#### Requirement
Transcribe every line of the entries below verbatim, from the first entry through the last. Leave out the pictures.

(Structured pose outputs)
□ □ □

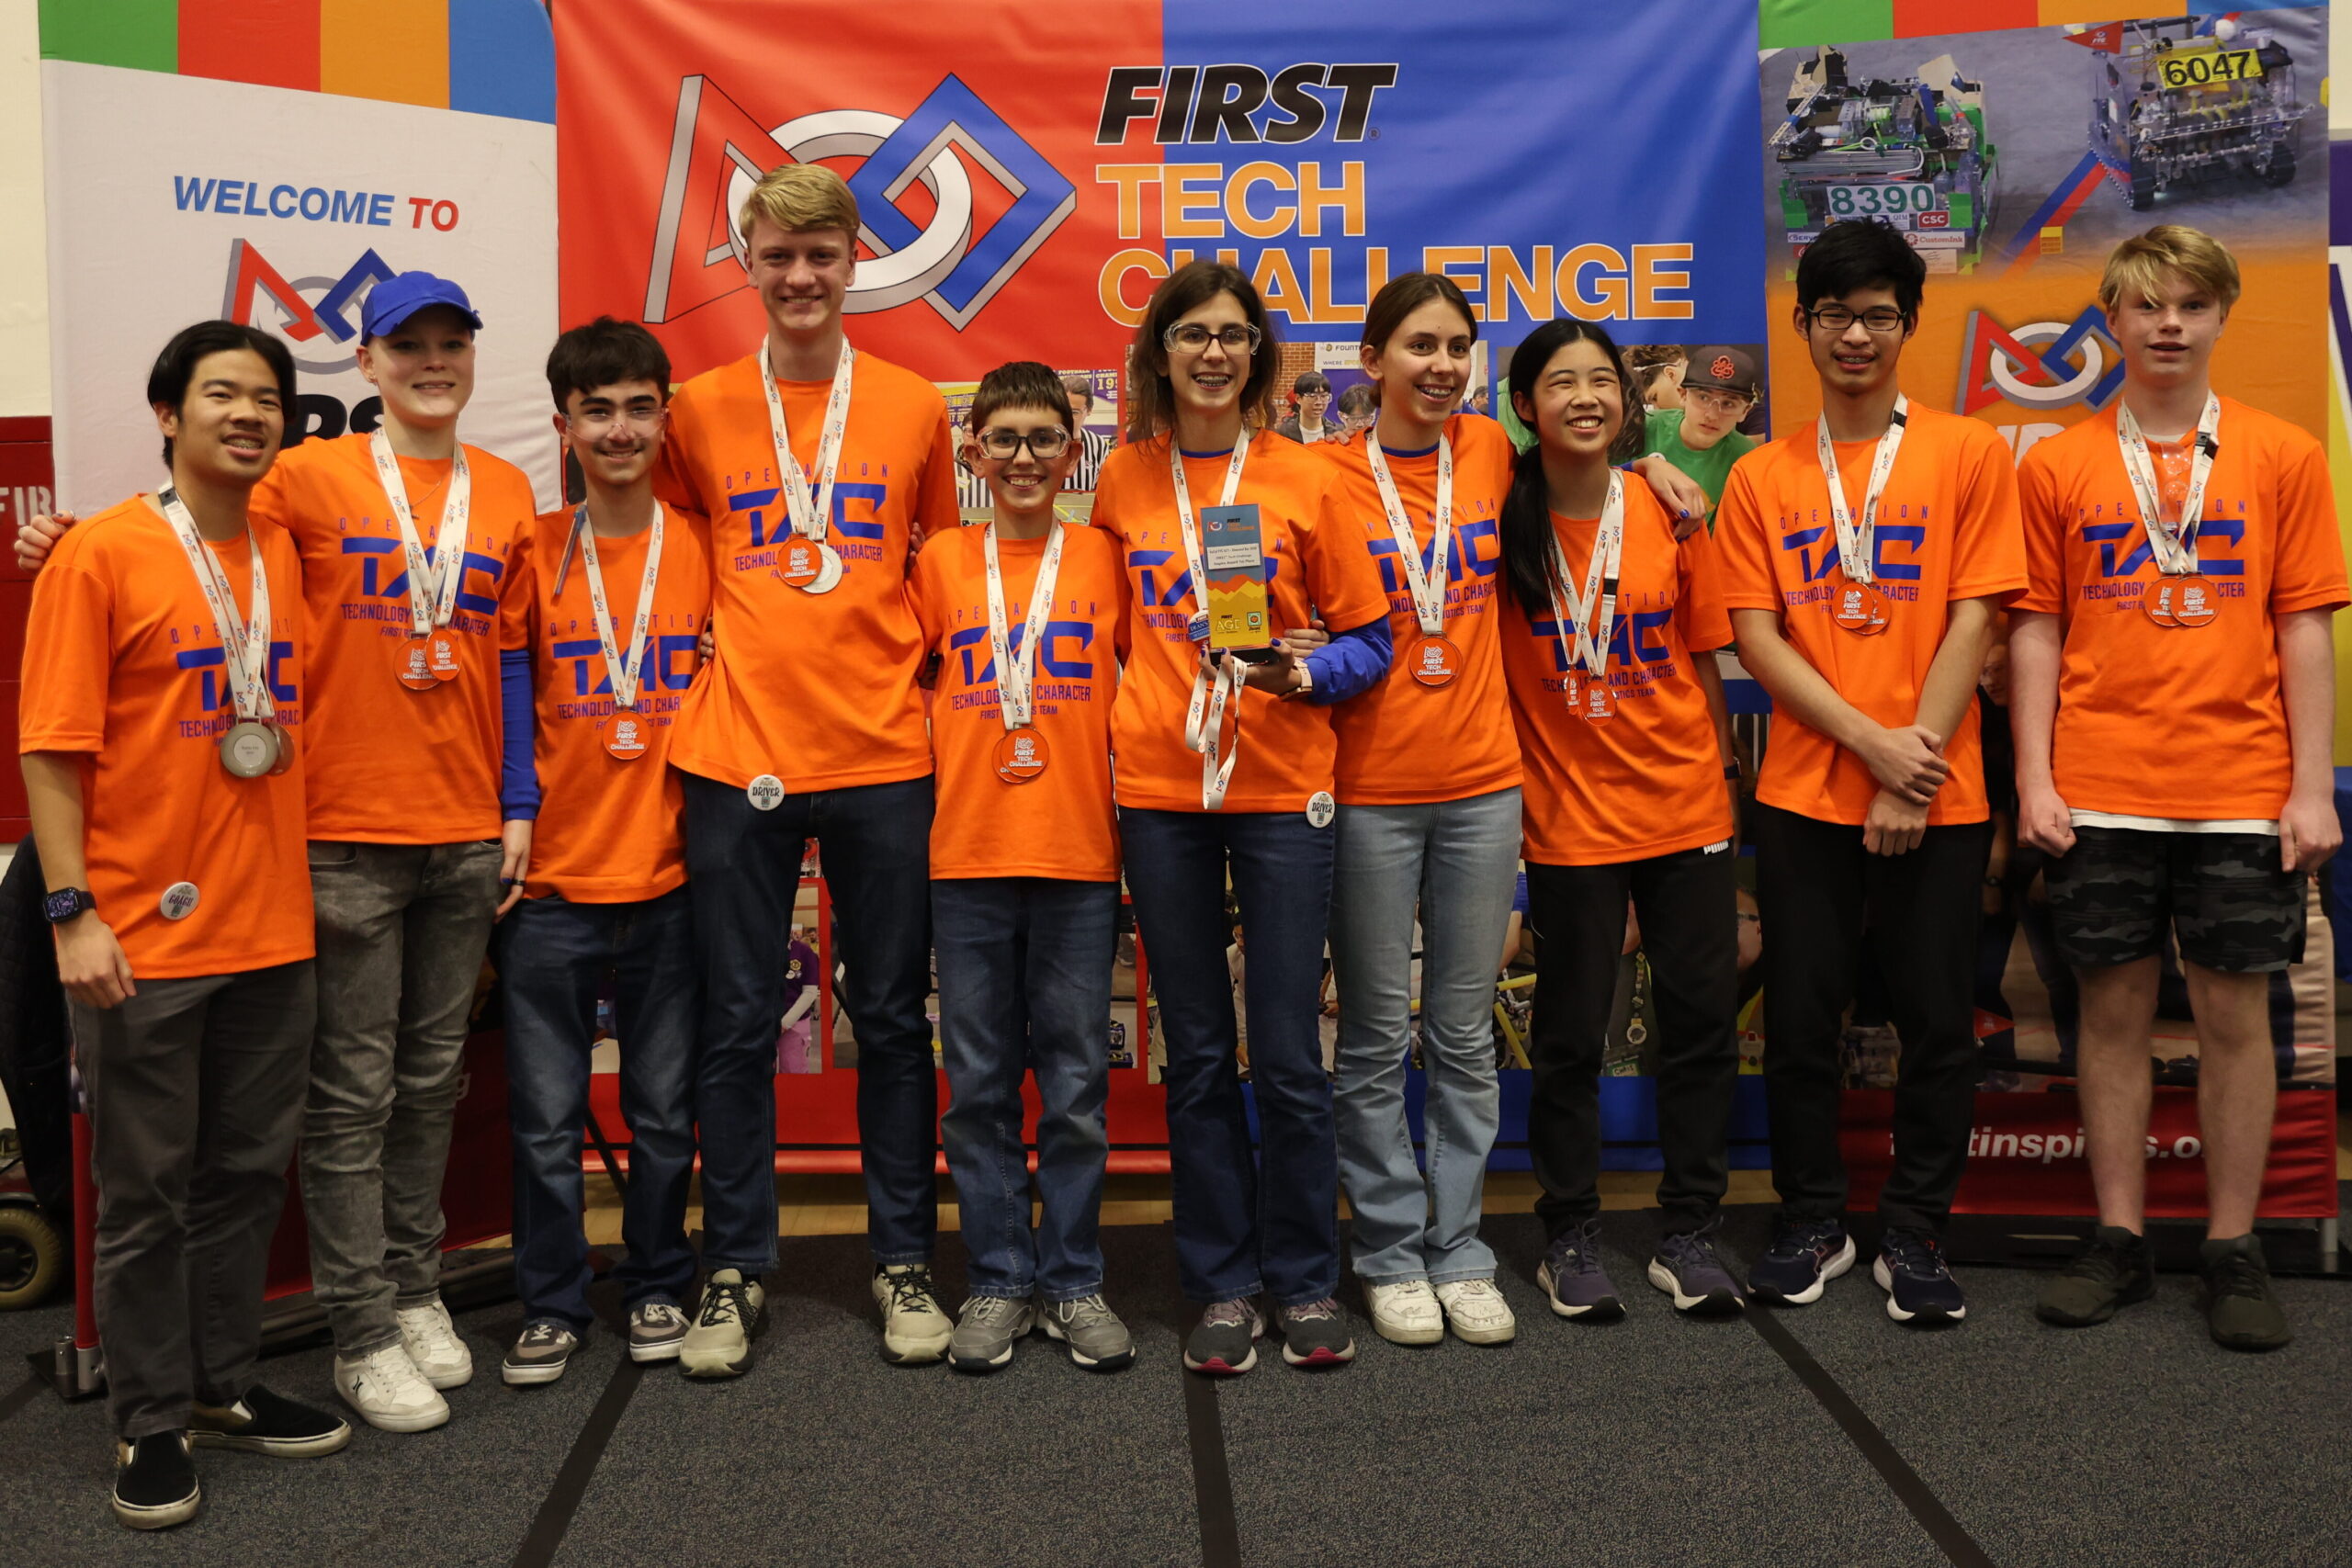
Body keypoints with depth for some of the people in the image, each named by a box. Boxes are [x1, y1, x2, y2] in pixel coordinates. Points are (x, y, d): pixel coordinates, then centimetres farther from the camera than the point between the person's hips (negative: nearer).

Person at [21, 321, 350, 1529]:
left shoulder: (289, 553, 8)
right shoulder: (101, 555, -6)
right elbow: (53, 749, -9)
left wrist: (305, 883, 11)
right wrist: (72, 914, -14)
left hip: (274, 930, 5)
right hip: (144, 939, -5)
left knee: (247, 1173, 14)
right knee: (145, 1192, 5)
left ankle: (224, 1386, 29)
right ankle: (151, 1425, 19)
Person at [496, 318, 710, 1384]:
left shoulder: (707, 546, 2)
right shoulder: (532, 552, 1)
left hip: (670, 875, 0)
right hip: (551, 881, 0)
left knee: (665, 1107, 10)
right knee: (546, 1115, 6)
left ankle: (657, 1287, 27)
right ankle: (551, 1305, 21)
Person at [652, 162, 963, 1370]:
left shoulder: (915, 407, 6)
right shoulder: (699, 409, 5)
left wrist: (886, 667, 3)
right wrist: (730, 649, 2)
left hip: (882, 755, 0)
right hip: (735, 759, 0)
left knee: (893, 1019, 8)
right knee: (736, 1023, 6)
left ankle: (903, 1262, 21)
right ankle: (734, 1269, 19)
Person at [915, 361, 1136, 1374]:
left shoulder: (1106, 559, 6)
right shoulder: (941, 562, 7)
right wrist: (936, 771, 3)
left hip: (1080, 853, -1)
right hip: (965, 854, 1)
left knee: (1075, 1086, 5)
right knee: (979, 1084, 6)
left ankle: (1072, 1281, 18)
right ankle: (996, 1282, 19)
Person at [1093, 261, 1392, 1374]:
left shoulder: (1302, 479, 2)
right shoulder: (1123, 478, 8)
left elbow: (1367, 638, 4)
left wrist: (1298, 673, -15)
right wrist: (1107, 744, 8)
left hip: (1282, 791, -2)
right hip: (1159, 792, 2)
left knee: (1288, 1053, 0)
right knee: (1196, 1054, 8)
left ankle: (1304, 1280, 17)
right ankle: (1222, 1284, 20)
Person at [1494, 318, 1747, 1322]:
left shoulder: (1668, 513, 1)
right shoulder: (1503, 522, -5)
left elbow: (1704, 663, 7)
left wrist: (1719, 780, 8)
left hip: (1684, 807, 2)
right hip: (1569, 816, -2)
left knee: (1701, 1016, 6)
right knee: (1571, 1033, 6)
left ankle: (1690, 1234, 20)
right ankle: (1570, 1239, 20)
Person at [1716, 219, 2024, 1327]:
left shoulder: (1968, 455, 2)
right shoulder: (1761, 478, 7)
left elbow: (1972, 621, -4)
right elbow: (1757, 636, 0)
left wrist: (1912, 776, -11)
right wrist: (1871, 740, -12)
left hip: (1937, 797, -1)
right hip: (1804, 793, 1)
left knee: (1936, 1020, 3)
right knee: (1801, 1017, 6)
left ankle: (1915, 1237, 18)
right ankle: (1812, 1224, 22)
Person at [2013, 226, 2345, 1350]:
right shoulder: (2056, 467, 5)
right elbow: (2037, 631, 4)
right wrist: (2034, 780, -3)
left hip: (2242, 793, 0)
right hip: (2100, 793, 0)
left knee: (2236, 1011, 5)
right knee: (2114, 1007, 7)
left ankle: (2233, 1248, 17)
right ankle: (2120, 1240, 18)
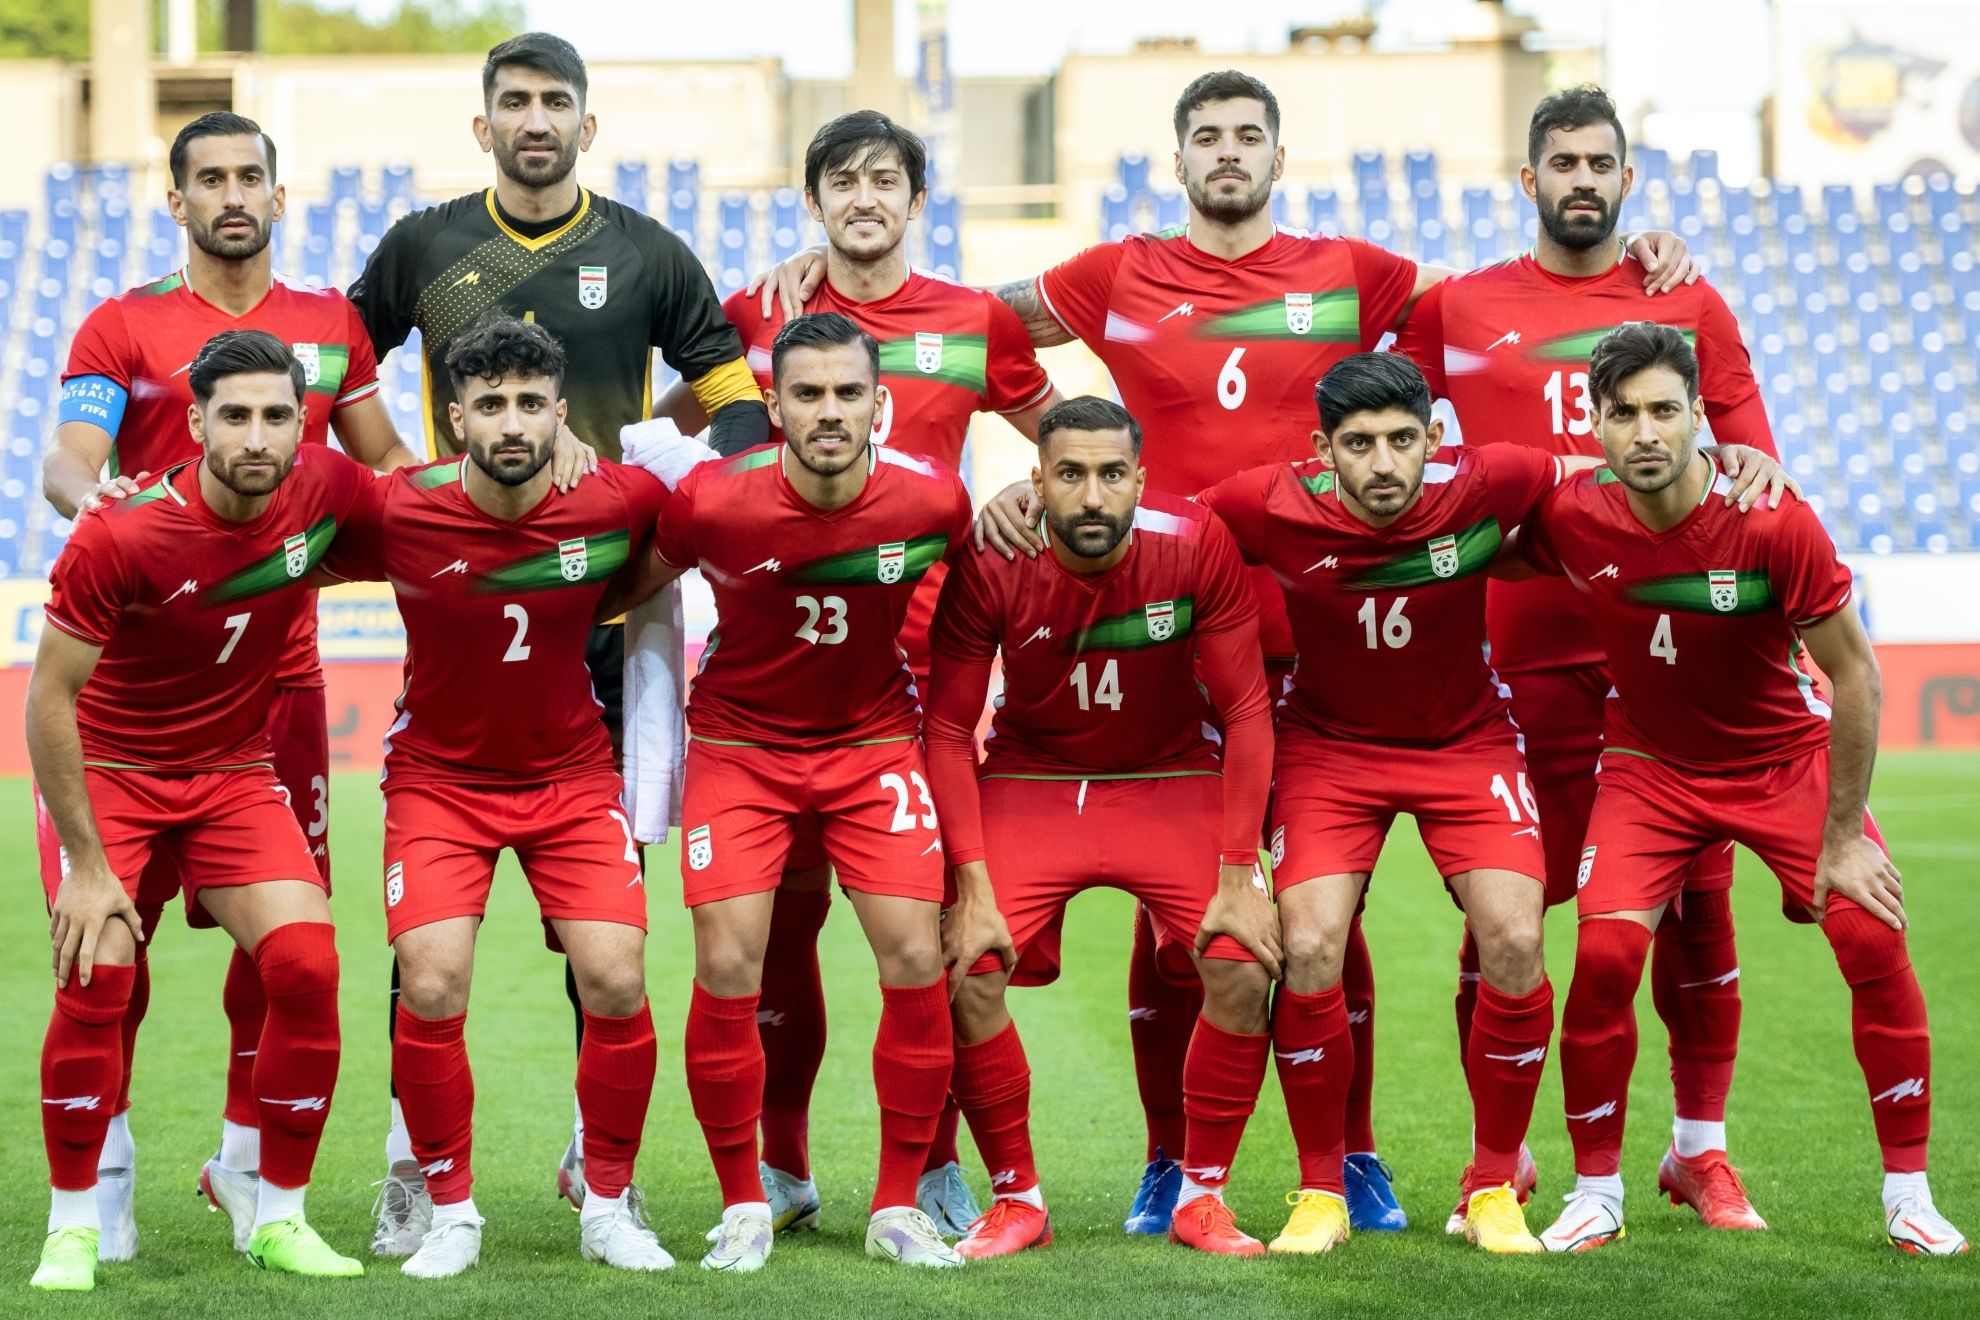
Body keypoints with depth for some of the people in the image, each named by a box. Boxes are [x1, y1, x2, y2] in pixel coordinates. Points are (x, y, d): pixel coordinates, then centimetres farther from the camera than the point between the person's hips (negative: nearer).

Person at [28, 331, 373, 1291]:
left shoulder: (325, 488, -13)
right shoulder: (119, 537, -25)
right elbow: (49, 697, -17)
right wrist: (87, 863, -17)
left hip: (235, 773, 3)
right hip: (106, 771, -3)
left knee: (306, 965, -16)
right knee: (97, 977, -22)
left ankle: (276, 1218, 0)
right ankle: (72, 1227, -5)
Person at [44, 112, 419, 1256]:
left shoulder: (331, 326, 15)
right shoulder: (125, 327, 3)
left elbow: (384, 463, 23)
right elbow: (69, 457, -8)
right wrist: (86, 487, -31)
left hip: (280, 659, 3)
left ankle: (249, 1156, 16)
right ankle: (104, 1162, 4)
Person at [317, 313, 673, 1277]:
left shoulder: (623, 501, -15)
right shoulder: (396, 513, -19)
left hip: (573, 773, 1)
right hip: (439, 776, -1)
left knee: (616, 982, -12)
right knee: (431, 989, -16)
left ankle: (610, 1206, 8)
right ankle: (450, 1213, 3)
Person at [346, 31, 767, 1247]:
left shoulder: (645, 256, 5)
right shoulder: (425, 248, 6)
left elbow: (735, 392, 8)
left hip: (602, 607, 0)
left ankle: (598, 1149, 14)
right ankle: (415, 1159, 0)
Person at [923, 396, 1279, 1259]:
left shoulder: (1195, 547, -20)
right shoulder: (990, 566, -20)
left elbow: (1245, 713, -12)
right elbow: (949, 729, -11)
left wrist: (1238, 877, -15)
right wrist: (973, 888, -17)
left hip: (1172, 782, 0)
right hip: (1029, 783, 0)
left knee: (1243, 968, -18)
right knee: (966, 972, -18)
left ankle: (1203, 1197, 2)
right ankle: (1017, 1200, 2)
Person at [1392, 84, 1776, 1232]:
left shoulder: (1689, 304, 12)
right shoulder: (1459, 309, 9)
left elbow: (1753, 466, 12)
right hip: (1519, 654, -1)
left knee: (1696, 901, 1)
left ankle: (1702, 1149, 14)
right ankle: (1500, 1158, 11)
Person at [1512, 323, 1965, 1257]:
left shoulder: (1774, 524, -25)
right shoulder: (1570, 521, -19)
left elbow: (1854, 672, -16)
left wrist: (1843, 836, -14)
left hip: (1787, 755, -1)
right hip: (1649, 764, 1)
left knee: (1873, 938, -15)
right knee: (1604, 952, -18)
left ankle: (1908, 1192, 1)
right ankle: (1595, 1192, -1)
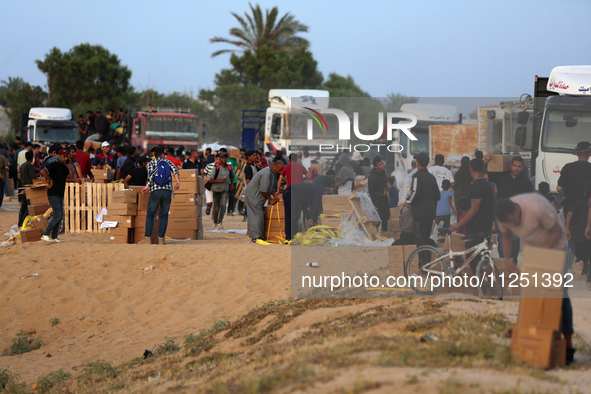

□ □ □

#### Exercise output
Body keypoints with depth for some of the people in the image, each named by a box. Boxes are [x1, y1, x2, y2] in pixel coordinates. Points are (x, y, d): pixel coordinates, then centimetres farther from the camera than the point between the person's hips (negative: nearer).

Person at [21, 321, 350, 1529]:
left shoulder: (289, 553, 8)
right shoulder: (101, 555, -6)
right elbow: (53, 749, -9)
left wrist: (305, 883, 11)
right wrist: (72, 914, -14)
left hip: (274, 930, 5)
right hip: (144, 939, -5)
left knee: (247, 1173, 14)
right knee: (145, 1192, 5)
left ankle: (224, 1386, 29)
right ankle: (151, 1425, 19)
Person at [496, 318, 710, 1384]:
left shoulder: (707, 546, 2)
right shoulder: (532, 552, 1)
left hip: (670, 875, 0)
right hip: (551, 881, 0)
left knee: (665, 1107, 10)
right knee: (546, 1115, 6)
left ankle: (657, 1287, 27)
right ankle: (551, 1305, 21)
Person at [652, 162, 963, 1370]:
left shoulder: (915, 407, 6)
right shoulder: (699, 409, 5)
left wrist: (886, 667, 3)
right wrist: (730, 649, 2)
left hip: (882, 755, 0)
right hip: (735, 759, 0)
left knee: (893, 1019, 8)
right knee: (736, 1023, 6)
left ankle: (903, 1262, 21)
right ankle: (734, 1269, 19)
Person at [915, 361, 1136, 1374]:
left shoulder: (1106, 559, 6)
right shoulder: (941, 562, 7)
right wrist: (936, 771, 3)
left hip: (1080, 853, -1)
right hip: (965, 854, 1)
left knee: (1075, 1086, 5)
right knee: (979, 1084, 6)
left ankle: (1072, 1281, 18)
right ankle: (996, 1282, 19)
Person at [1093, 261, 1392, 1374]:
left shoulder: (1302, 479, 2)
right shoulder: (1123, 478, 8)
left elbow: (1367, 638, 4)
left wrist: (1298, 673, -15)
right wrist: (1107, 744, 8)
left hip: (1282, 791, -2)
right hip: (1159, 792, 2)
left knee: (1288, 1053, 0)
right knee: (1196, 1054, 8)
left ankle: (1304, 1280, 17)
right ankle: (1222, 1284, 20)
Person at [1494, 318, 1747, 1322]:
left shoulder: (1668, 513, 1)
right shoulder: (1503, 522, -5)
left elbow: (1704, 663, 7)
left wrist: (1719, 780, 8)
left hip: (1684, 807, 2)
right hip: (1569, 816, -2)
left knee: (1701, 1016, 6)
right knee: (1571, 1033, 6)
left ankle: (1690, 1234, 20)
right ankle: (1570, 1239, 20)
Person at [1716, 219, 2024, 1327]:
left shoulder: (1968, 455, 2)
right shoulder: (1761, 478, 7)
left elbow: (1972, 621, -4)
right elbow: (1757, 636, 0)
left wrist: (1912, 776, -11)
right wrist: (1871, 740, -12)
left hip: (1937, 797, -1)
right hip: (1804, 793, 1)
left knee: (1936, 1020, 3)
right knee: (1801, 1017, 6)
left ankle: (1915, 1237, 18)
right ankle: (1812, 1224, 22)
Person at [2013, 226, 2345, 1350]:
right shoulder: (2056, 467, 5)
right elbow: (2037, 631, 4)
right wrist: (2034, 780, -3)
left hip: (2242, 793, 0)
right hip: (2100, 793, 0)
left knee: (2236, 1011, 5)
right knee: (2114, 1007, 7)
left ankle: (2233, 1248, 17)
right ankle: (2120, 1240, 18)
Body keypoints with depth for some of the people in the image, each named by a box. Boxes are [x1, y1, x2, y2] in pixel coordinates. Points are (x, y, d): pixel coordinates, then centimetres farther from the camera than the point between the person's hips (negative: nearer).

Person at [28, 331, 373, 1291]:
left shoulder: (325, 488, -13)
right shoulder: (119, 537, -25)
right elbow: (49, 697, -17)
right wrist: (87, 863, -17)
left hip: (235, 773, 3)
right hip: (106, 771, -3)
left knee: (306, 965, -16)
right knee: (97, 977, -22)
left ankle: (276, 1218, 0)
right ankle: (72, 1227, -5)
Person at [44, 112, 419, 1256]:
left shoulder: (331, 326, 15)
right shoulder: (125, 327, 3)
left elbow: (384, 463, 23)
right elbow: (69, 457, -8)
right wrist: (86, 487, -31)
left hip: (280, 659, 3)
left ankle: (249, 1156, 16)
right ankle: (104, 1162, 4)
Person at [317, 313, 673, 1277]:
left shoulder: (623, 501, -15)
right shoulder: (396, 513, -19)
left hip: (573, 773, 1)
right hip: (439, 776, -1)
left knee: (616, 982, -12)
right knee: (431, 989, -16)
left ankle: (610, 1206, 8)
right ankle: (450, 1213, 3)
Person at [346, 31, 767, 1247]:
left shoulder: (645, 256, 5)
right shoulder: (425, 248, 6)
left elbow: (735, 392, 8)
left hip: (602, 607, 0)
left ankle: (598, 1149, 14)
right ankle: (415, 1159, 0)
Person at [923, 396, 1279, 1259]:
left shoulder: (1195, 547, -20)
right shoulder: (990, 566, -20)
left elbow: (1245, 713, -12)
right elbow: (949, 729, -11)
left wrist: (1238, 877, -15)
right wrist: (973, 888, -17)
left hip: (1172, 782, 0)
right hip: (1029, 783, 0)
left knee: (1243, 968, -18)
right knee: (966, 972, -18)
left ankle: (1203, 1197, 2)
right ankle: (1017, 1200, 2)
Person at [1392, 84, 1776, 1232]:
left shoulder: (1689, 304, 12)
right shoulder: (1459, 309, 9)
left elbow: (1753, 466, 12)
right hip: (1519, 654, -1)
left knee: (1696, 901, 1)
left ankle: (1702, 1149, 14)
right ankle: (1500, 1158, 11)
Person at [1512, 323, 1965, 1257]:
left shoulder: (1774, 524, -25)
right shoulder: (1570, 521, -19)
left elbow: (1854, 672, -16)
left wrist: (1843, 836, -14)
left hip: (1787, 755, -1)
right hip: (1649, 764, 1)
left knee: (1873, 938, -15)
right knee: (1604, 952, -18)
left ankle: (1908, 1192, 1)
right ankle: (1595, 1192, -1)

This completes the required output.